City Guide to Edinburgh, Scotland

City Guide to Edinburgh, Scotland

Thin Ice Review


By Kenneth Scott - Posted on 16 August 2012

Thin Ice: a scene.
4
Show details
Company: 
Shams / Time Won't Wait / Escalator East to Edinburgh
Running time: 
90mins
Production: 
Jonathan Young (director/writer), Dorothee Ruge (set designer), Jack Knowles (lighting designer), Simon McCorry (sound designer), Will Duke (video designer), Chris Gylee (costume designer), Sarah Sansom (producer), Dorothy Max Prior (choreographer).
Performers: 
Nick Underwood (Daniel), Esther McAuley (Laura), Calum Witney (Richard).

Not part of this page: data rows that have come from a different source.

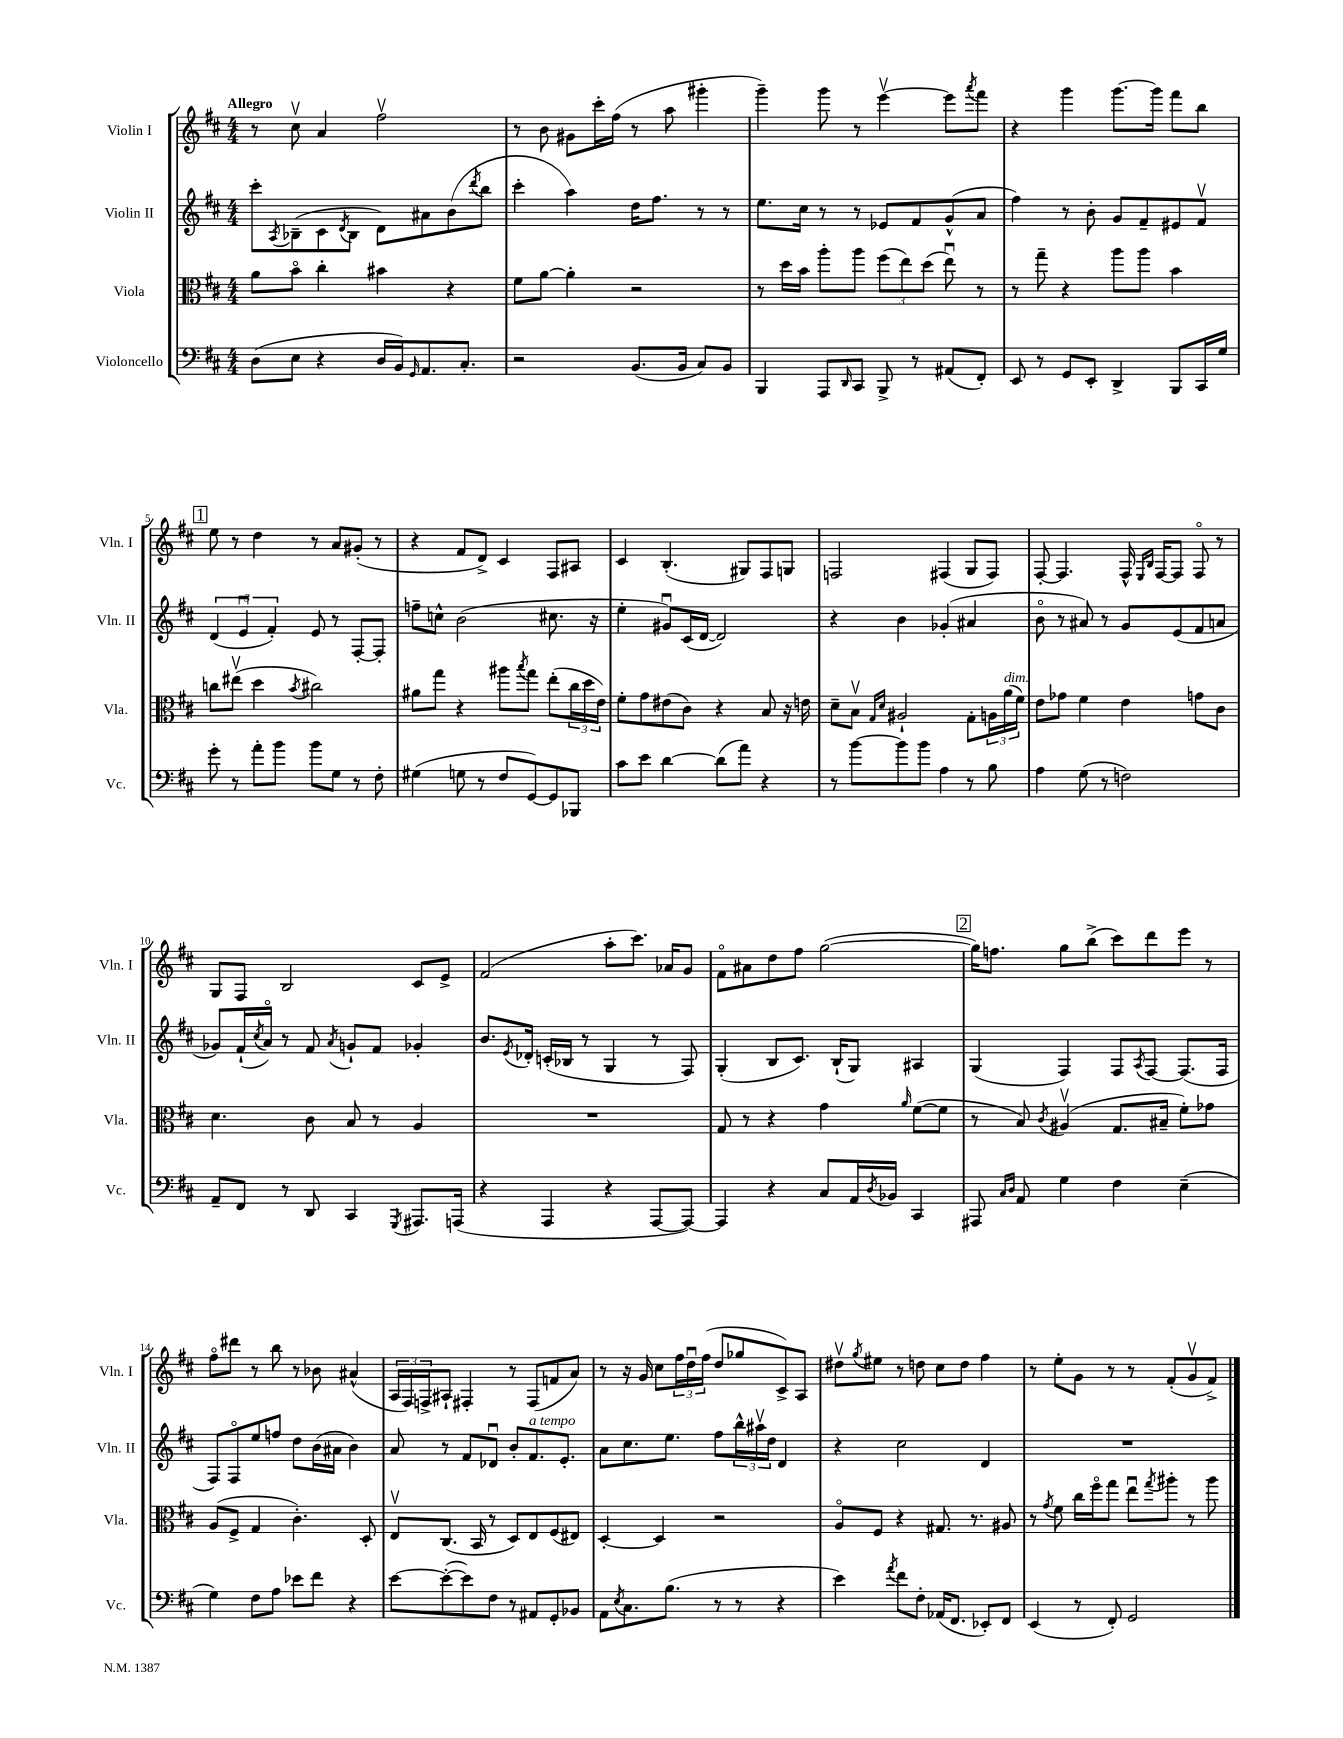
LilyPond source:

<<
\new StaffGroup <<
\new Staff = "s0" \with { instrumentName = "Violin I" shortInstrumentName = "Vln. I" } {
    \clef treble \key d \major \numericTimeSignature \time 4/4 \tempo "Allegro"
    r8 cis''8\upbow a'4 fis''2\upbow |
    r8 b'8 gis'8 cis'''16-. fis''16( r8 a''8 gis'''4-. |
    g'''4--) g'''8 r8 e'''4~\upbow e'''8 \acciaccatura { a'''8 } fis'''8 |
    r4 g'''4 g'''8.~ g'''16 fis'''8 b''8 |
    \mark \markup { \box "1" } e''8 r8 d''4 r8 a'8 gis'8-.( r8 |
    r4 fis'8 d'8->) cis'4 fis8 ais8 |
    cis'4 b4.-.( gis8) fis8 g8 |
    f2 fis4( g8 fis8) |
    fis8~-. fis4. fis16-^ \grace { e16 b16 } fis16~ fis8 fis8\flageolet r8 |
    g8 fis8 b2 cis'8 e'8-> |
    fis'2( a''8-. cis'''8.) aes'16 g'8 |
    fis'8\flageolet ais'8 d''8 fis''8 g''2~( |
    \mark \markup { \box "2" } g''16) f''8. g''8 b''8->( cis'''8) d'''8 e'''8 r8 |
    fis''8\flageolet dis'''8 r8 b''8 r8 bes'8 ais'4-^( |
    \tuplet 3/2 { a16 fis16) f16-> } ais8-! fis4-. r8 fis8( f'8 a'8) |
    r8 r16 g'16 cis''8 \tuplet 3/2 { fis''16 d''16\downbow fis''16( } d''8 ges''8 cis'8->) a8 |
    dis''8\upbow \acciaccatura { g''8 } eis''8 r8 d''8 cis''8 d''8 fis''4 |
    r8 e''8-. g'8 r8 r8 fis'8-.( g'8\upbow fis'8->) \bar "|." |
}
\new Staff = "s1" \with { instrumentName = "Violin II" shortInstrumentName = "Vln. II" } {
    \clef treble \key d \major \numericTimeSignature \time 4/4
    cis'''8-. \acciaccatura { a8 } bes8--( cis'8 \acciaccatura { d'8 } bes8 d'8) ais'8 b'8( \acciaccatura { d'''8 } b''8 |
    cis'''4-. a''4) d''16 fis''8. r8 r8 |
    e''8. cis''16 r8 r8 ees'8 fis'8 g'8-^( a'8 |
    fis''4) r8 b'8-. g'8 fis'8-- eis'8 fis'8\upbow |
    \mark \markup { \box "1" } \tuplet 3/2 { d'4( e'4\downbow fis'4-.) } e'8 r8 fis8~-. fis8-. |
    f''8-- c''8-^ b'2( cis''8. r16 |
    e''4-. gis'8\downbow) cis'16( d'16~ d'2) |
    r4 b'4 ges'4-.( ais'4 |
    b'8\flageolet r8 ais'8) r8 g'8 e'8( fis'8 a'8 |
    ges'8) fis'16-!( \acciaccatura { cis''8 } a'16\flageolet) r8 fis'8 \acciaccatura { a'8 } g'8-! fis'8 ges'4-. |
    b'8. \acciaccatura { e'8 } des'16-. c'16-.( bes16 r8 g4 r8 fis8) |
    g4-.( b8 cis'8.) b16-!( g8) ais4 |
    \mark \markup { \box "2" } g4( fis4) fis8 \acciaccatura { a8 } fis8~ fis8.( fis16 |
    fis8) fis8\flageolet e''8 f''8 d''8 b'16( ais'16 b'4) |
    a'8 r8 fis'8 des'8\downbow b'8-. fis'8.^\markup { \italic "a tempo" } e'8.-. |
    a'8 cis''8. e''8. fis''8 \tuplet 3/2 { b''16-^ ais''16\upbow d''16 } d'4 |
    r4 cis''2 d'4 |
    R1 \bar "|." |
}
\new Staff = "s2" \with { instrumentName = "Viola" shortInstrumentName = "Vla." } {
    \clef alto \key d \major \numericTimeSignature \time 4/4
    a'8 b'8\flageolet cis''4-. bis'4 r4 |
    fis'8 a'8~ a'4-. r2 |
    r8 d''16 b'16 a''8-. a''8 \tuplet 3/2 { fis''8( e''8) d''8( } e''8\downbow) r8 |
    r8 g''8-- r4 a''8 a''8 b'4 |
    \mark \markup { \box "1" } c''8 eis''8\upbow( d''4 \acciaccatura { b'8 } cis''2) |
    ais'8 g''8 r4 ais''8 \acciaccatura { b''8 } g''8 e''8-.( \tuplet 3/2 { cis''16 d''16 e'16) } |
    fis'8-. g'8 eis'8( cis'8) r4 b8 r16 e'16 |
    d'8-- b8\upbow \grace { g16 d'16 } ais2-! g8-. \tuplet 3/2 { a16 a'16^\markup { \italic "dim." }( fis'16) } |
    e'8 ges'8 fis'4 e'4 g'8 cis'8 |
    d'4. cis'8 b8 r8 a4 |
    R1 |
    g8 r8 r4 g'4 \grace { a'16 } fis'8~( fis'8 |
    \mark \markup { \box "2" } r8 b8) \acciaccatura { cis'8 } ais4\upbow( g8. bis16-- fis'8-.) ges'8 |
    a8( fis8-> g4 cis'4.-.) d8-. |
    e8\upbow cis8.( b,16 r8 d8) e8 fis8( eis8) |
    d4~-. d4 r2 |
    a8\flageolet fis8 r4 gis8. r8. ais8 |
    r8 \acciaccatura { g'8 } fis'8 cis''16 fis''16\flageolet g''8 e''8\downbow \acciaccatura { g''8 } ais''8-. r8 ais''8 \bar "|." |
}
\new Staff = "s3" \with { instrumentName = "Violoncello" shortInstrumentName = "Vc." } {
    \clef bass \key d \major \numericTimeSignature \time 4/4
    d8( e8 r4 d16 b,16) \grace { g,16 } a,8. cis8.-. |
    r2 b,8.( b,16 cis8) b,8 |
    b,,4 a,,8 \grace { d,16 } cis,8 b,,8-> r8 ais,8( fis,8-.) |
    e,8 r8 g,8 e,8-. d,4-> b,,8 cis,16 g16 |
    \mark \markup { \box "1" } g'8-. r8 a'8-. b'8 b'8 g8 r8 fis8-. |
    gis4( g8 r8 fis8 g,8~) g,8 bes,,8 |
    cis'8 e'8 d'4~ d'8( a'8) r4 |
    r8 b'8~ b'8 b'8 a4 r8 b8 |
    a4 g8( r8 f2) |
    a,8-- fis,8 r8 d,8 cis,4 \acciaccatura { g,,8 } ais,,8. a,,16( |
    r4 a,,4 r4 a,,8~ a,,8~) |
    a,,4 r4 cis8 a,16 \acciaccatura { d8 } bes,16 cis,4 |
    \mark \markup { \box "2" } ais,,8 \grace { cis16 d16 } a,8 g4 fis4 e4--( |
    g4) fis8 a8 ees'8 fis'8 r4 |
    e'8~ e'8~-.( e'8) fis8 r8 ais,8 g,8-. bes,8 |
    a,8 \acciaccatura { e8 } cis8. b8.( r8 r8 r4 |
    e'4) \acciaccatura { a'8 } fis'8 fis8-. aes,16( fis,8. ees,8-.) fis,8 |
    e,4( r8 fis,8-.) g,2 \bar "|." |
}
>>
>>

Following last year’s exploration in Reykjavik, Shams theatre is back with a chiller thriller set on Thin Ice. It’s perhaps more conventional than the last outing, but it retains the trademark fragmented, multi-layered approach to storytelling.

On the surface it’s a tale of intrigue involving three scientists who find themselves in East Greenland in 1940, caught up in a weather war as the Allies seek to establish a base that will give them the upper hand in predicting meteorological conditions.

Digging a little deeper through a series of deftly handled flashbacks reveals not only a love-triangle back story but a tale of mistrust and rivalry.  While Austrian glaciologist Daniel seeks constancy in the form of ice, anthropologist Richard pursues the shifting tales of avenging monsters told by the local Inuit shamans, and caught in the middle is meteorologist Laura, following a mission of her own.

Against this, all sorts of themes and debates are developed, from scientific scepticism and spiritual and mystical belief, to global warming, the relationship of disparate cultures and whether we can really be more than tourists in the wild arctic regions.

The action plays out on a corridor set, which allows projections on both ends and lends it an almost letterbox film quality. Performances are strong and skilful and pull the audience into the icy ambience.  It’s a production that requires the viewer to engage with it to discern the references and paradoxes that swirl through it. In the end it feels a little like one of the wandering Greenland folk tales that leave scope for further development and thought.

Very cool theatre.

Show Times: Runs to 27 August 2012 (not 21); 11.45 am.

Ticket Prices: £9 (£8) – 16, 20, 22, 23, 27 August. £10 (£9) – other dates.